Metabolic regulation of gene expression through histone acylations

Key Points Eight new types of histone short-chain Lys acylations have been discovered in the past few years, which include Lys propionylation (Kpr), Lys butyrylation (Kbu), Lys 2-hydroxyisobutyrylation (Khib), Lys succinylation (Ksucc), Lys malonylation (Kma), Lys glutarylation (Kglu), Lys crotonylation (Kcr) and Lys β-hydroxybutyrylation (Kbhb). Histone Lys acylations are regulated by acyltransferases and deacylases. Histone Lys acylations are modulated by the cellular metabolism of cognate short-chain acyl-CoA species. The novel histone Lys acylations are recognized by specific protein domains and can be differentiated from Lys acetylation. Histone Lys acylations mark transcriptionally active genes and function in different physiological processes, such as signal-dependent gene activation, spermatogenesis, tissue injury and metabolic stress.
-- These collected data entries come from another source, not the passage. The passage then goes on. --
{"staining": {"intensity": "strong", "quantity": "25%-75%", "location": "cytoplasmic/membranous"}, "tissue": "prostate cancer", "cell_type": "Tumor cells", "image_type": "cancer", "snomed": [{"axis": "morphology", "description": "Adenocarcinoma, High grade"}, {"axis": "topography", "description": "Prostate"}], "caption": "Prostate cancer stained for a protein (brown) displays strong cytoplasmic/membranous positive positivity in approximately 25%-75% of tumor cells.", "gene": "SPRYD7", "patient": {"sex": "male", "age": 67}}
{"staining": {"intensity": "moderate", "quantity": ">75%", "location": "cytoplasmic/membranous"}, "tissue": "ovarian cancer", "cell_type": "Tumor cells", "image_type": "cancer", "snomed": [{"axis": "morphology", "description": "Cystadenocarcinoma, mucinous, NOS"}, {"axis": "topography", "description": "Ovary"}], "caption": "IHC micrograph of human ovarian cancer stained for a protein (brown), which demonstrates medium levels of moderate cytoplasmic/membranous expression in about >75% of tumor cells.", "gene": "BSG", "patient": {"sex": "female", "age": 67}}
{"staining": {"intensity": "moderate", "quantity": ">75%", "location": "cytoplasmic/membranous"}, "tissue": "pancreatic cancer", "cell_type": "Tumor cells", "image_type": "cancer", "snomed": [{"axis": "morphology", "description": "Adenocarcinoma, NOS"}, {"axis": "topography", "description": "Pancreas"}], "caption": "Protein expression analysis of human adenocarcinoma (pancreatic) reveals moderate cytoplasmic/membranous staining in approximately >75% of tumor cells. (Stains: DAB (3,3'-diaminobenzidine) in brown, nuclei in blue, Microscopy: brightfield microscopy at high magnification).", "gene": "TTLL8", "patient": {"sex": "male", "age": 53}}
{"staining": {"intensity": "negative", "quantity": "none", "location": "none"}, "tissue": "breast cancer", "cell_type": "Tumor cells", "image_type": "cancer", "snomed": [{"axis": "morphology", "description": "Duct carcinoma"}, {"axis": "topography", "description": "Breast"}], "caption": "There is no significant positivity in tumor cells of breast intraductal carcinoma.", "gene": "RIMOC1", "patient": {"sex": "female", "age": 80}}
In addition to acetylation, eight types of structurally and functionally different short-chain acylations have recently been identified as important histone Lys modifications: propionylation, butyrylation, 2-hydroxyisobutyrylation, succinylation, malonylation, glutarylation, crotonylation and β-hydroxybutyrylation. These modifications are regulated by enzymatic and metabolic mechanisms and have physiological functions, which include signal-dependent gene activation and metabolic stress. Eight types of short-chain Lys acylations have recently been identified on histones: propionylation, butyrylation, 2-hydroxyisobutyrylation, succinylation, malonylation, glutarylation, crotonylation and β-hydroxybutyrylation. Emerging evidence suggests that these histone modifications affect gene expression and are structurally and functionally different from the widely studied histone Lys acetylation. In this Review, we discuss the regulation of non-acetyl histone acylation by enzymatic and metabolic mechanisms, the acylation 'reader' proteins that mediate the effects of different acylations and their physiological functions, which include signal-dependent gene activation, spermatogenesis, tissue injury and metabolic stress. We propose a model to explain our present understanding of how differential histone acylation is regulated by the metabolism of the different acyl-CoA forms, which in turn modulates the regulation of gene expression.